Il racconto di Yoel fuggito dalla Libia: "Corpi nella spazzatura"


AGI – “Sono nato un’altra volta nel giorno in cui sono stato salvato in mare”. Storia Yoel, sopravvissuto di origine eritrea e padre di cinque figli, soccorso dalle squadre di Sos Mediterranee nel dicembre scorso.

Una narrazione affidata al team di Sos Mediterranee e ora diffusa. Aveva lasciato l’Eritrea, il suo Paese natale afflitto dalla dittatura, più di cinque anni fa. Dopo quattro anni difficili trascorsi in un campo profughi nel Tigray, in Etiopia, nella regione è scoppiata la guerra.

È riuscito a fuggire in Sudan. Di fronte alla mancanza di opportunità di lavoro, ha deciso di andare in Libia. Al suo arrivo, Yoel spiega, è stato “detenuto arbitrariamente” per diversi mesi: prima a Kufra, una città di confine con il Sudan, poi di nuovo a Tripoli, in un famigerato centro di detenzione chiamato “Ghut Shaal”, situato nel distretto di Gargaresh.

È maturata così la decisione di intraprendere la disperata via del mare. Il 16 dicembre, in una fredda mattina, è stato soccorso da un gommone sovraccaricato: a bordo, altre 113 persone, tra cui donne, due bambini di età inferiore agli 8 anni e due neonati di meno di un mese.

This is the story Yoel* told #OceanViking teams:

“A lot of people were detained in terrible conditions [in a detention centre]. We decided to escape. I was shot in the leg. I thought I would die, but I was eventually taken to a hospital. Several people died that day.” pic.twitter.com/x1HxcDhAVL

— SOS MEDITERRANEE (@SOSMedIntl)
December 20, 2021

Avevano passato tutta la notte ammucchiati uno sopra l’altro, senza giubbotti di salvataggio. Il 44enne ha raccontato: “Nei campi libici siamo rimasti per due settimane in condizioni terribili. Molti di noi stavano morendo di fame. Siamo stati picchiati dalle guardie e non ci hanno dato da mangiare finché non fossimo sull’orlo della morte. Stavamo soffrendo molto e abbiamo deciso di protestare e di lasciare questo posto. Ma ci hanno sparato, io sono stato ferito a una gamba, ma molte persone sono state uccise quel giorno”. 

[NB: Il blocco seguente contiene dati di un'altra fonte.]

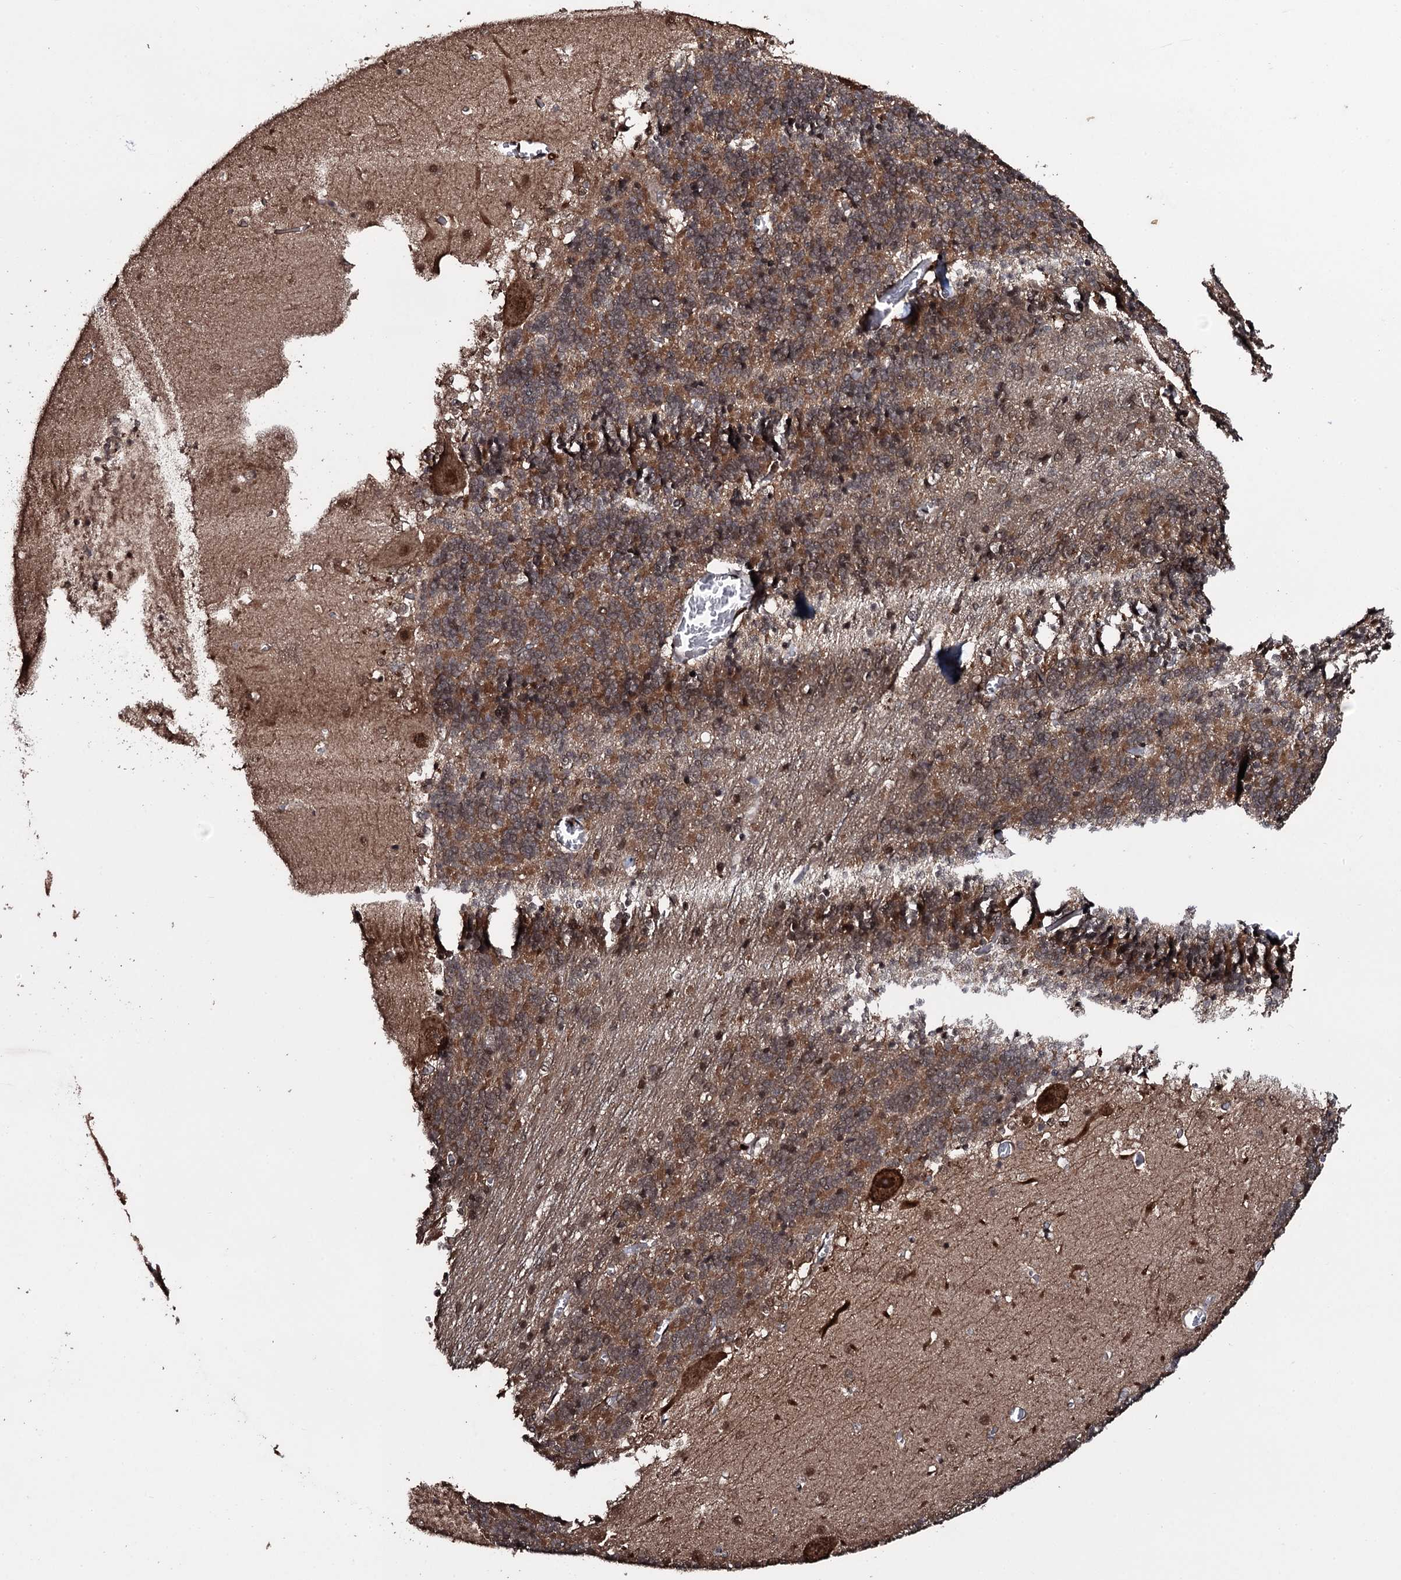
{"staining": {"intensity": "moderate", "quantity": "25%-75%", "location": "cytoplasmic/membranous"}, "tissue": "cerebellum", "cell_type": "Cells in granular layer", "image_type": "normal", "snomed": [{"axis": "morphology", "description": "Normal tissue, NOS"}, {"axis": "topography", "description": "Cerebellum"}], "caption": "Immunohistochemical staining of normal cerebellum reveals moderate cytoplasmic/membranous protein expression in approximately 25%-75% of cells in granular layer.", "gene": "MRPS31", "patient": {"sex": "male", "age": 37}}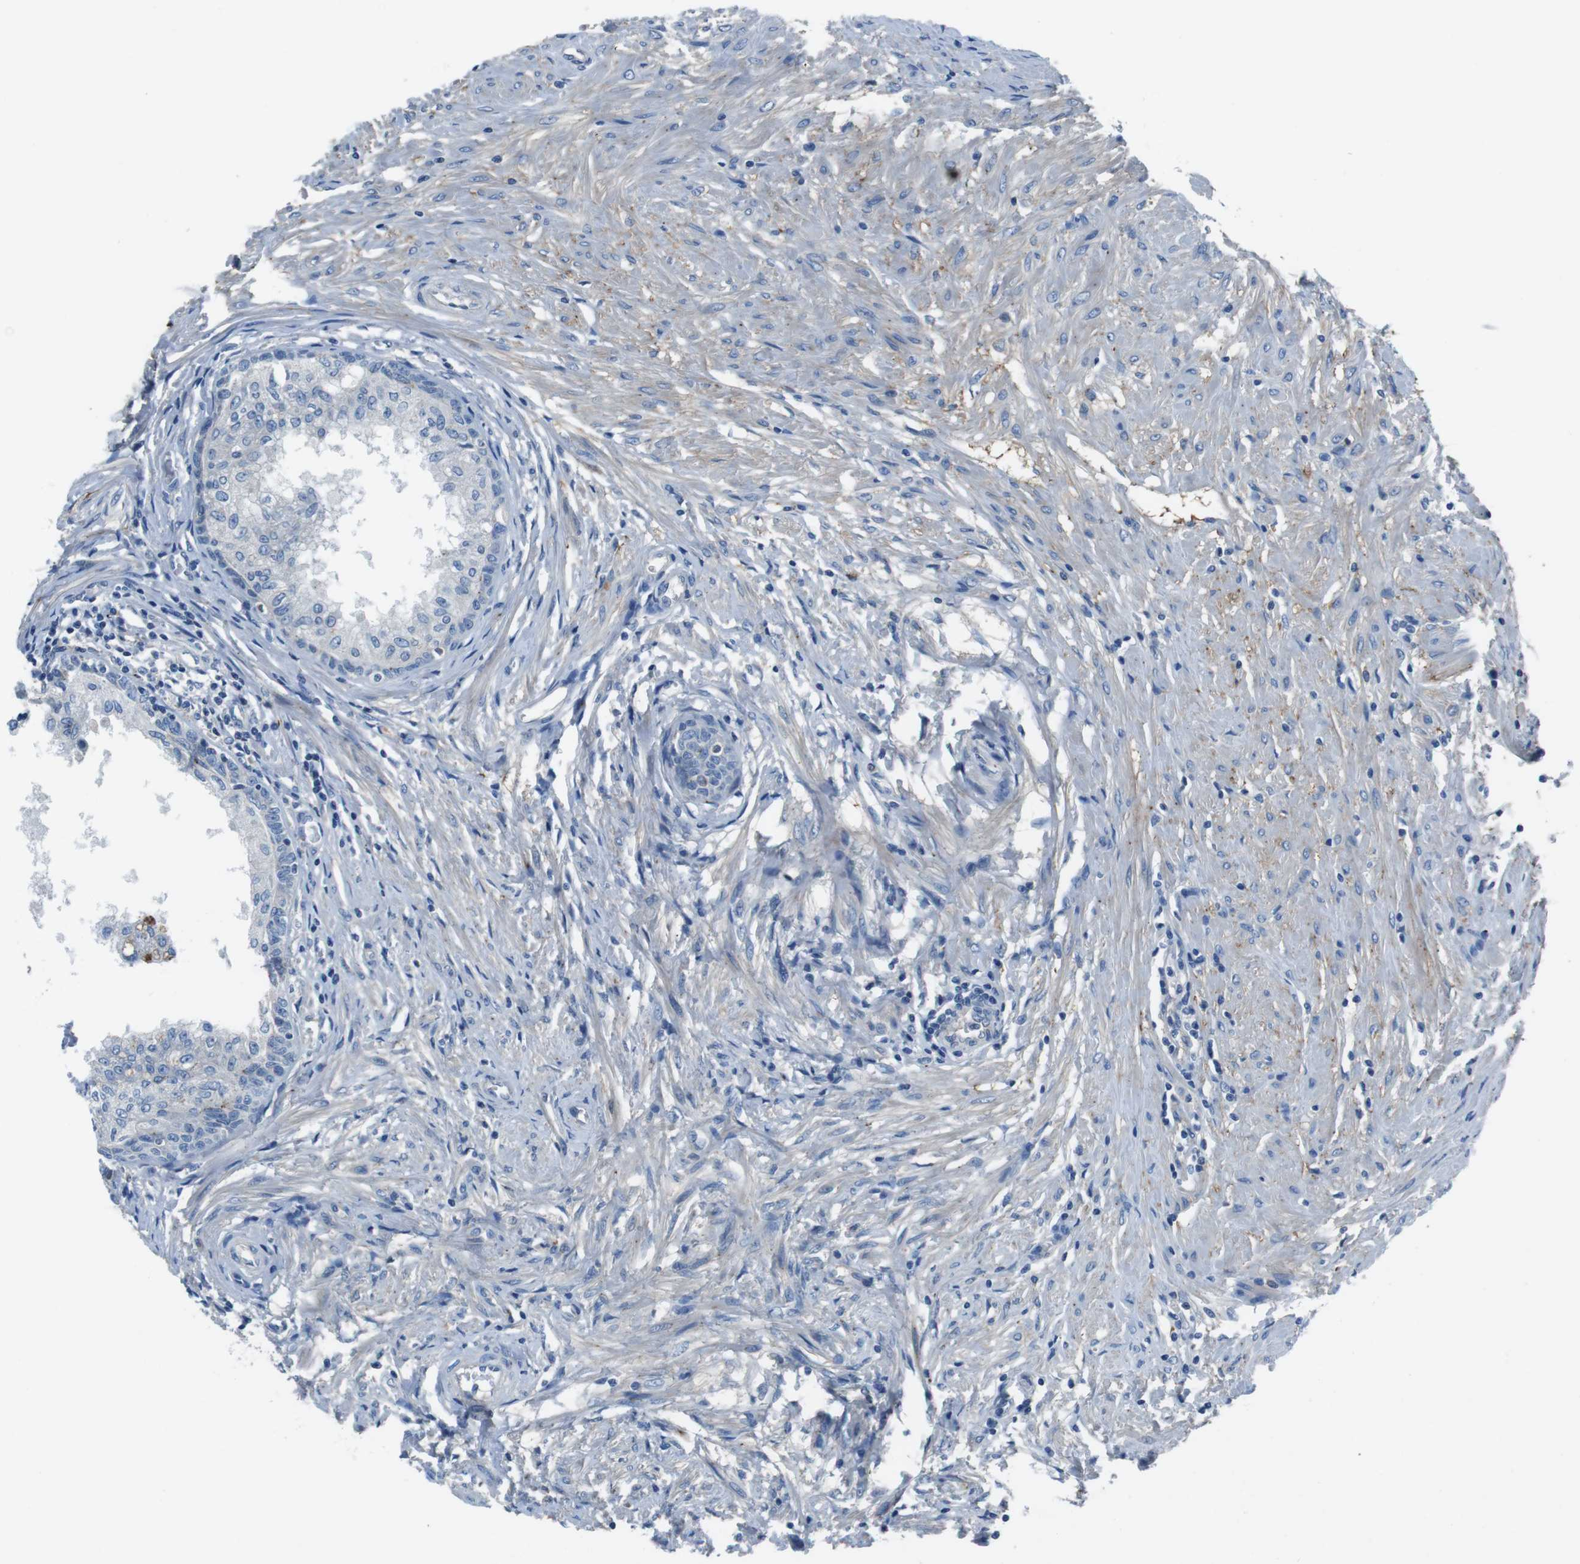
{"staining": {"intensity": "negative", "quantity": "none", "location": "none"}, "tissue": "prostate", "cell_type": "Glandular cells", "image_type": "normal", "snomed": [{"axis": "morphology", "description": "Normal tissue, NOS"}, {"axis": "topography", "description": "Prostate"}, {"axis": "topography", "description": "Seminal veicle"}], "caption": "A photomicrograph of prostate stained for a protein displays no brown staining in glandular cells. Nuclei are stained in blue.", "gene": "TULP3", "patient": {"sex": "male", "age": 60}}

Yoel ha detto di avere visto corpi di persone decedute gettati nei bidoni della spazzatura. Altri sono morti in ospedale. 

Secondo lui, c’erano circa 2.500 persone in questo centro di detenzione a Tripoli, nel Ghut Shaal. “Il giorno in cui abbiamo lasciato la Libia, ho deciso che se fosse arrivata la Guardia Costiera libica sarei saltato in acqua e mi sarei ucciso. Molte persone con me a bordo della barca avevano preso la stessa decisione”.

Infine, quasi una implorazione: “Vi prego di fare del vostro meglio per aiutare le persone che sono ancora nei centri di detenzione in Libia. Per favore, aiuta queste persone. Ci sono molti abusi contro le donne. Devono pagare di più per essere scarcerate e, anche se pagano molto, non vengono sempre rilasciate Sappiamo cosa succede alle donne in prigione e perché le tengono lì…”.